SAXS : SAXS data and validation of the corresponding Nup82 complex fragments
template contains modeling scripts

1_run_initial_random_EMclass2.sh: script that runs the PMI script 1_modeling_initial_random.py.

2_run_refinement.sh: script that runs the PMI script 2_modeling_allEM_except11_19.py.

(1) Running the IMP/PMI scripts for the initial stage of modeling

python 1_modeling_initial_random.py -r repeats -out outputdir -em2d class_average -weight em2d_weight

The script will generate independent and uncorrelated trajectories from different random initial configuration restrained by all data and information available for the system (e.g., chemical cross-linking data, excluded volume, structures) and restrained by one EM 2D class average.

(2) Running the IMP scripts for the filtering stage of modeling:

First, we use IMP to register models against EM class averages and then select models that satisfy those class averages the best. Here, the filtering is applied to the Nup82 Complex. The filtering protocol will work with a default build of IMP. The scripts require GNUplot and ImageMagick.

python EM2D-Filter.py input_rmf_file list_of_class_averages angstrom_per_pixel number_of_projections model_resolution image_resolution frame_of_rmf_to_read

Inputs: input_rmf_file: structure to be projected and registered against class averages list_of_class_averages: text file listing the list of class averages. Output: A list of score for the structure against each image (1-cross correlation).

bash Get-Distribution-Satistics.sh Inputs: List of files containing the scores. This is hard coded in the script here. Outputs: Histogram of the score for each images given a set of models Automatically made plots for the distributions of the scores Satistics (average, standard deviation, min, max) for the score of a set of models given a class average.

(3) Running the IMP/PMI scripts for the refinement stage of modeling

python 2_modeling_allEM_except11_19.py -r repeats -out outputdir -rmf starting_rmf -rmf_n rmf_frame -em2d class_average -weight em2d_weight

The script will generate independent and uncorrelated trajectories, refined from the best-scoring configurations after the EM filter. All data and information available for the system, including chemical cross-linking data, excluded volume, atomic structures, and 21 good EM 2D class averages (except classes 11 and 19) are used.

Information

Author(s): Seung Joong Kim, Ilan E. Chemmama, Riccardo Pellarin

Date: October 6th, 2016

License: CC BY-SA 4.0 This work is licensed under the Creative Commons Attribution-ShareAlike 4.0 International License.
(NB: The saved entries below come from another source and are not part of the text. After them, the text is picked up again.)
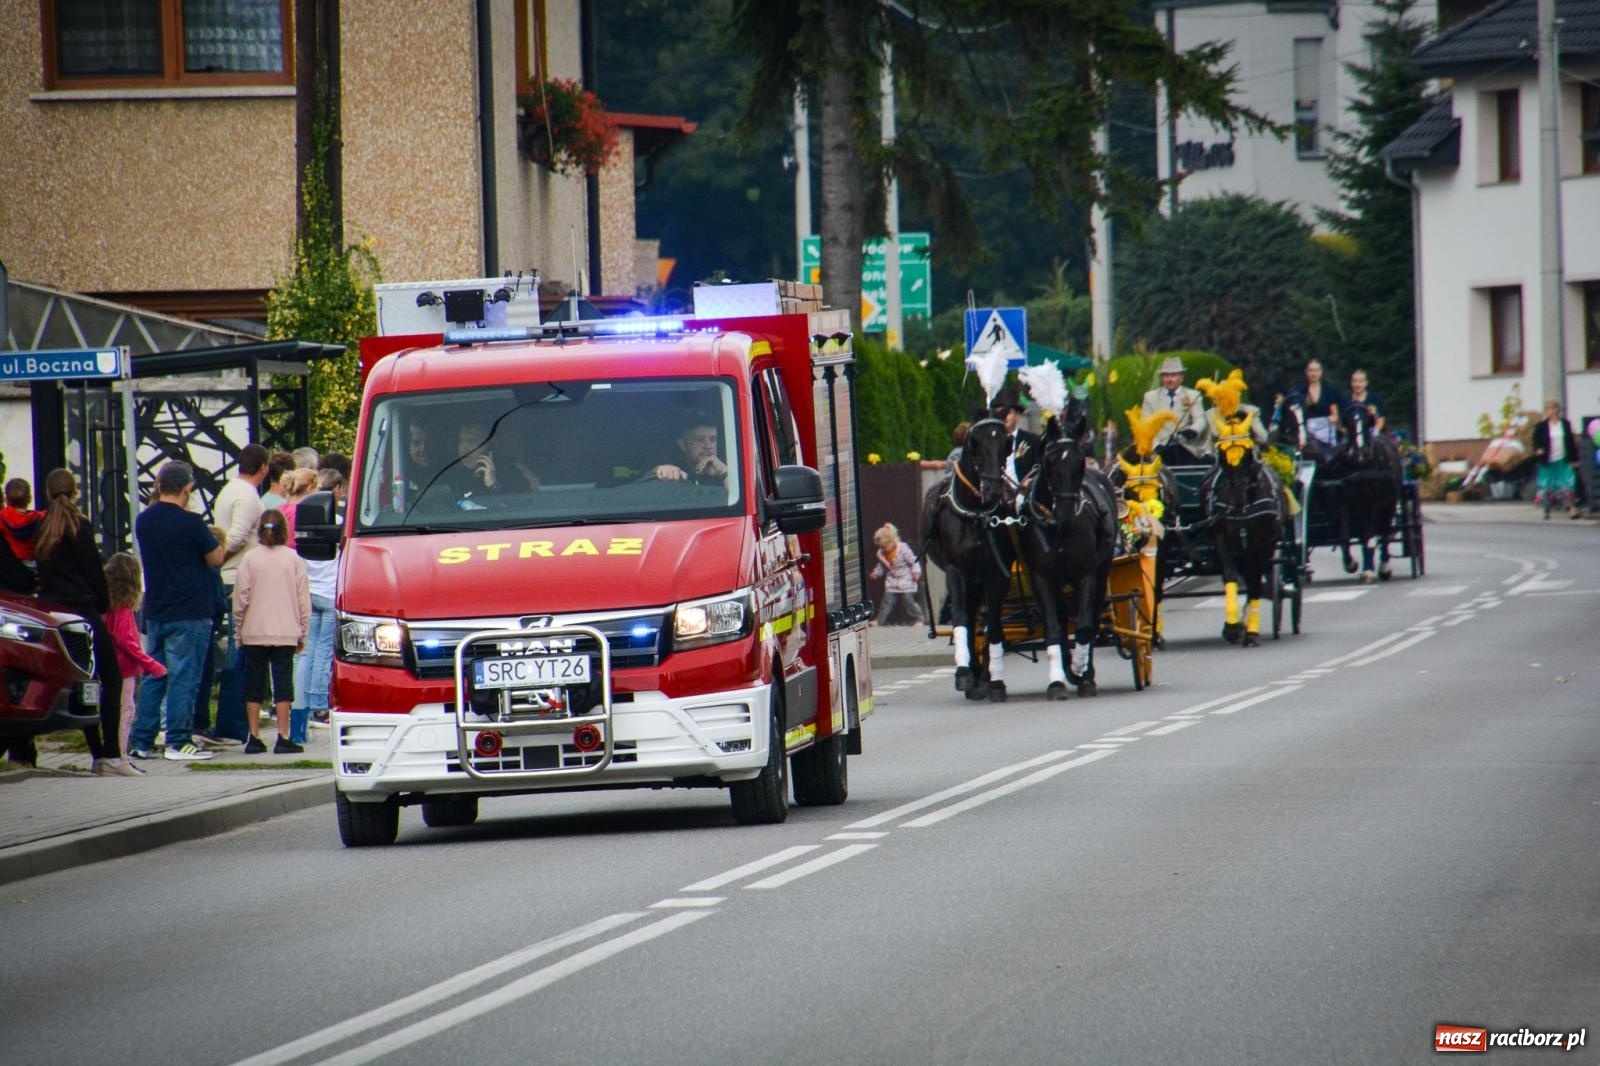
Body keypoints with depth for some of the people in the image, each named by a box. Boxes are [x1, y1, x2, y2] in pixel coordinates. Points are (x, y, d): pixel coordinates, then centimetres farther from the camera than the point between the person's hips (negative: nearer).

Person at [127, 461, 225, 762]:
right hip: (189, 612, -6)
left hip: (155, 611, 6)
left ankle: (141, 741, 12)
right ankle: (178, 742, -3)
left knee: (153, 678, 12)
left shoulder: (144, 521, 4)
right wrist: (222, 546, 16)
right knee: (184, 677, -2)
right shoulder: (190, 523, -15)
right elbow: (216, 558, -4)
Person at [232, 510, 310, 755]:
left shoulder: (250, 559, -2)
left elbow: (240, 598, -1)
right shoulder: (293, 559, -2)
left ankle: (254, 737, 6)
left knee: (254, 687, 7)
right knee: (283, 683, 1)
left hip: (254, 633, 0)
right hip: (285, 633, 0)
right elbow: (303, 599, 2)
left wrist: (238, 629, 11)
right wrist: (303, 633, 11)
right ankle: (283, 739, -3)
Last known good IMP version:

Testable: Yes.

Parallelizeable: Yes

Publications:

J. Fernandez-Martinez*, S.J. Kim*, Y. Shi*, P. Upla*, R. Pellarin*, M. Gagnon, I.E. Chemmama, J. Wang, I. Nudelman, W. Zhang, R. Williams, W.J. Rice, D.L. Stokes, D. Zenklusen, B.T. Chait, A. Sali, M.P. Rout, Structure and Function of the Nuclear Pore Complex Cytoplasmic mRNA Export Platform, Cell, 2016, 167(5), 10.1016/j.cell.2016.10.028.